En 2024/25, les services fournis par les pharmacies ont permis d'éviter plus de 1 500 tonnes d'émissions de dioxyde de carbone, principalement en réduisant les déplacements vers les unités du NHS. Ces résultats sont encore améliorés par le système Valormed, qui a collecté 1 262 tonnes de déchets pharmaceutiques et d'emballages, évitant ainsi 436 tonnes de CO2 supplémentaires.

Visites de clients

L'année dernière, les 2 920 pharmacies et les quelque 200 points de vente pharmaceutiques du pays ont enregistré 174,3 millions de visites de clients, soit plus de 550 000 par jour ouvrable, ce qui en fait le principal point de contact avec le système de santé pour de nombreuses personnes.

Selon une étude réalisée par Nova SBE et l'Association nationale des pharmacies(ANF), 82 % des Portugais vivent à moins de 5 kilomètres d'une pharmacie (41 % se déplacent à pied), tandis que 53 % vivent à la même distance d'un centre de santé et seulement 13,7 % à la même distance d'un hôpital.

Dans un communiqué, les promoteurs de l'étude affirment qu'"au-delà de l'impact sur la santé, le secteur contribue de manière significative à l'économie nationale et est un facteur de développement des territoires, en particulier dans l'intérieur", et qu'il a permis de réduire les dépenses du Service national de santé.

Parmi les services analysés, la vaccination saisonnière se distingue avec une économie nette estimée à environ 34 millions d'euros par an, et la dispensation de médicaments hospitaliers de proximité, avec environ 5 millions d'euros.
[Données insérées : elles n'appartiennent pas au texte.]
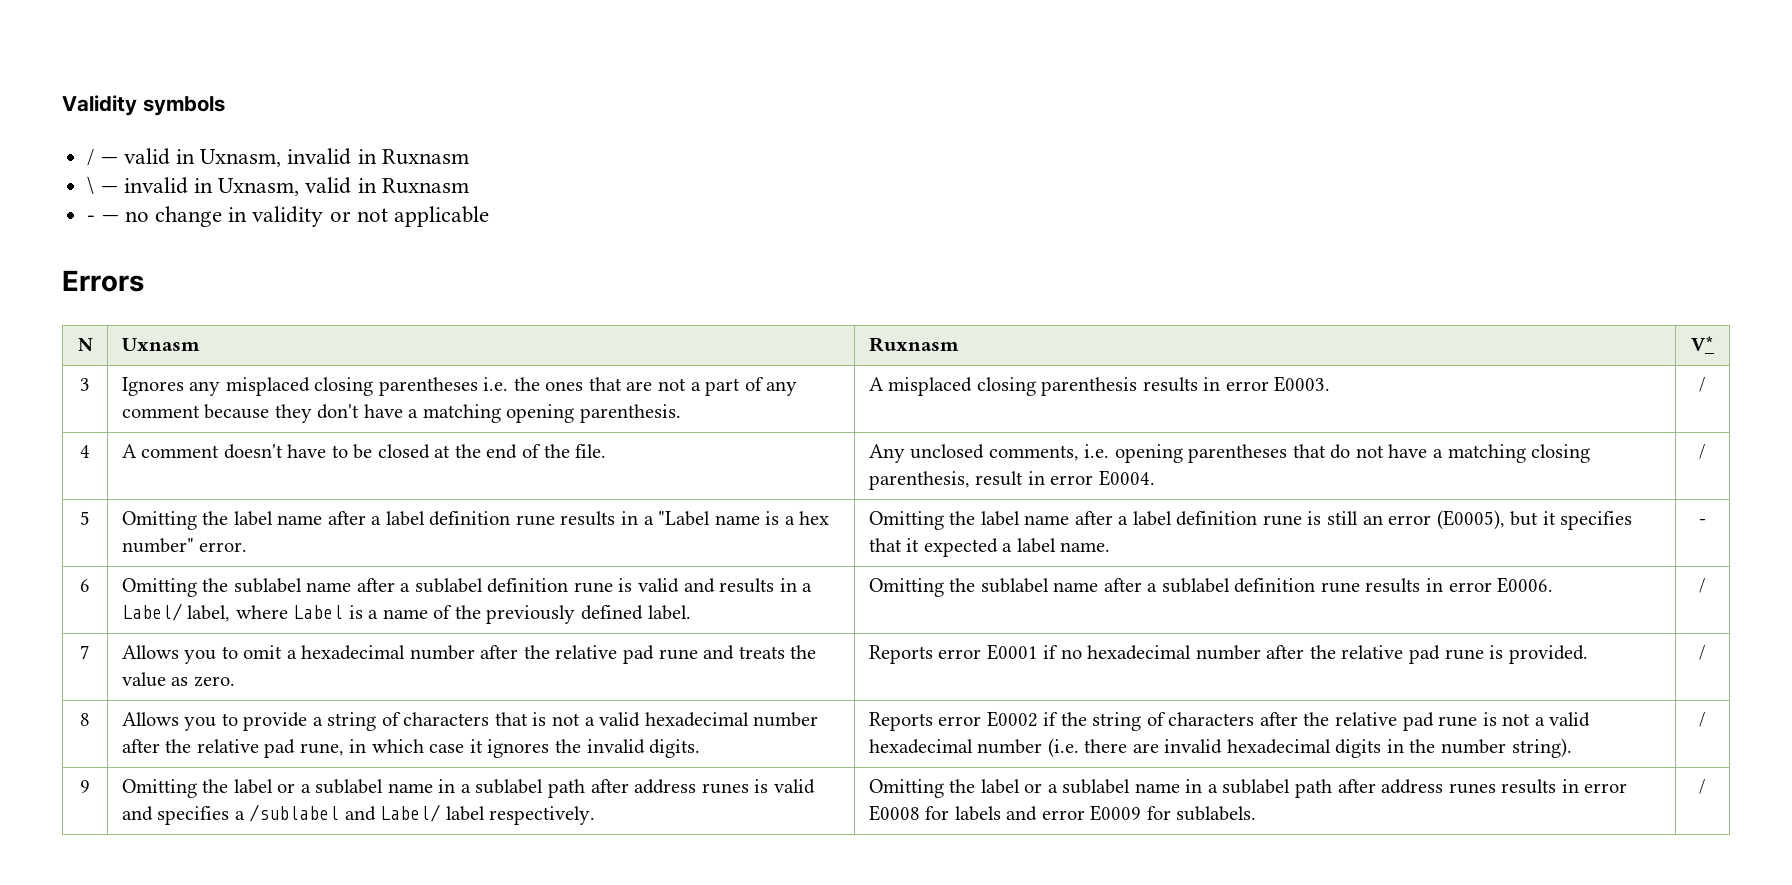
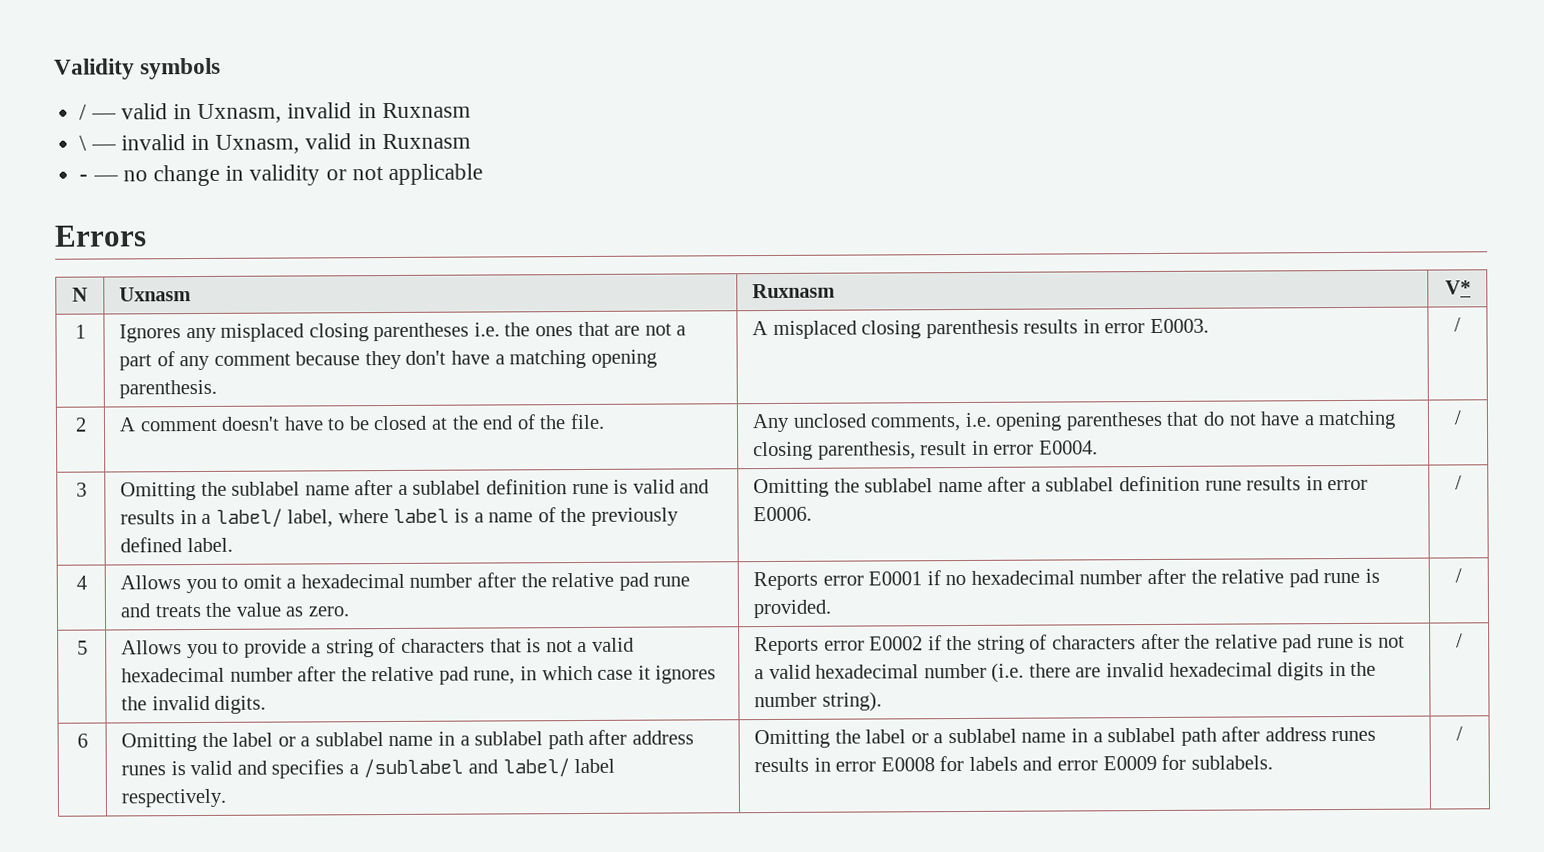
[80,378,90,391] 3 -> [74,324,86,339] 1
[80,445,90,458] 4 -> [74,417,87,432] 2
[80,511,90,525] [121,511,830,530] [121,538,248,553] [868,510,1633,530] [868,538,1111,557] [1699,519,1706,525] [80,579,90,592] 5 | Omitting the label name after a label definition rune results in a "Label name is a hex number" error. | Omitting the label name after a label definition rune is still an error (E0005), but it specifies that it expected a label name. | - // 6 -> [75,482,87,497] 3
[121,603,182,621] Label/ -> [215,508,283,528] label/
[293,605,344,619] Label -> [393,508,450,523] label
[80,645,90,659] 7 -> [75,575,87,590] 4
[80,713,90,726] 8 -> [76,640,88,655] 5
[80,780,90,793] 9 -> [76,733,88,748] 6
[380,804,441,822] Label/ -> [502,758,570,778] label/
L'impact économique total de l'activité a été estimé à 3 230 millions d'euros, soit 1,12 % du PIB national.

Possibilités d'emploi

Les pharmacies communautaires sont directement à l'origine de 21 632 emplois, avec une présence plus importante à l'intérieur du pays. "Chaque emploi dans les pharmacies crée 1,45 emploi supplémentaire dans le reste de l'économie.

En 2024, le secteur a généré un chiffre d'affaires d'environ 3,985 milliards d'euros, "à une échelle comparable à celle d'Autoeuropa, mais au lieu d'être concentré sur un seul territoire, il est réparti entre les micro et petites entreprises présentes dans les 308 municipalités du pays et les îles", souligne-t-elle.

Selon l'analyse "entrées-sorties" de l'INE, le secteur est responsable de 2,496 milliards d'euros de valeur ajoutée brute et de 53 000 emplois durables à l'échelle nationale.

Renforcer l'économie portugaise

"Pour chaque euro de production généré par les pharmacies, 3,21 euros de production totale sont créés dans l'économie portugaise", souligne-t-elle, ajoutant que "l'impact fiscal annuel s'élève à 1,214 milliard d'euros de recettes pour l'État, par le biais de la TVA, de l'IRS, de la sécurité sociale et de l'IRC, une valeur équivalente à 7,8 % du budget de la SNS en 2024."

Pour la présidente de l'ANF, Ema Paulino, l'étude "met en évidence le potentiel stratégique des pharmacies, grâce à leur rayonnement, leur proximité et la confiance qu'elles inspirent à la population, renforçant leur rôle d'agents de cohésion et de développement territorial, et de partenaires du Service national de santé (SNS) pour une réponse sanitaire plus efficace et centrée sur le citoyen."